Touchant près de 150 000 personnes en France, la maladie de Crohn est une maladie inflammatoire chronique du tube digestif. En gros, elle a un impact direct sur l'absorption des aliments pouvant entraîner maux de ventre et diarrhées. Lorsque cela persiste, cela affecte la santé globale du malade : fatigue aiguë, anémie, dénutrition et perte de poids sévère. Problème ? Cette maladie ne se guérit pas et vieillit mal. La question est alors de trouver le traitement adéquat qui répondra le plus favorablement aux symptômes pour soulager le quotidien du patient. Dans ce cadre, la pratique du sport intensive induit un équilibre et une gestion de la maladie très périlleuse. Cette gestion de l’équilibre, Romain l’a vit au quotidien, dans sa quête d’aventure et d’ultra-trail. C’est ce qu’il nous raconte, dans un entretien à cœur ouvert.

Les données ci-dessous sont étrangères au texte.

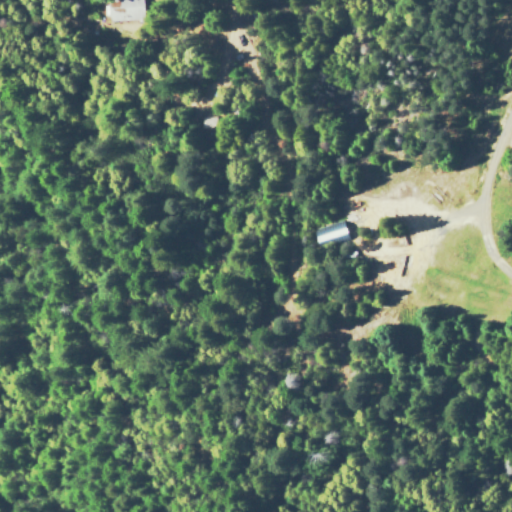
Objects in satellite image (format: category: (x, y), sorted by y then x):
building: (123, 9)
road: (196, 454)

La passion du sport dans les tripes
Romain Basset pratique le sport depuis son plus jeune âge. Enfant hyperactif, ses parents lui offrent sa première licence sportive à l’âge de 5 ans. On dit souvent que le sport forme et forge la jeunesse. L’adage colle parfaitement à la trajectoire de vie de Romain. Tombé amoureux de l’effort d’endurance par procuration grâce à un papa cycliste, il décide, après 10 ans de judo, de lâcher le kimono, pour se consacrer à sa nouvelle passion : le vélo. Il gravit très vite les échelons jusqu’à atteindre l’un des plus haut niveau amateur. L’idée de faire carrière lui trotte alors dans la tête.

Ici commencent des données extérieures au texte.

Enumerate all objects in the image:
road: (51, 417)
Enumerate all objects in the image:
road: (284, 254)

Puis tout bascule. Un jour de Septembre 2003, Romain est en train de courir, un footing classique comme il a l’habitude d’en faire, durant sa saison de vélo, pour s’aérer la tête. Or cette fois-ci, les choses ne se passent pas comme prévu. Romain doit s’arrêter pour un besoin, 2 fois, presque consécutivement. Sans prévenir, la maladie lui tombe dessus.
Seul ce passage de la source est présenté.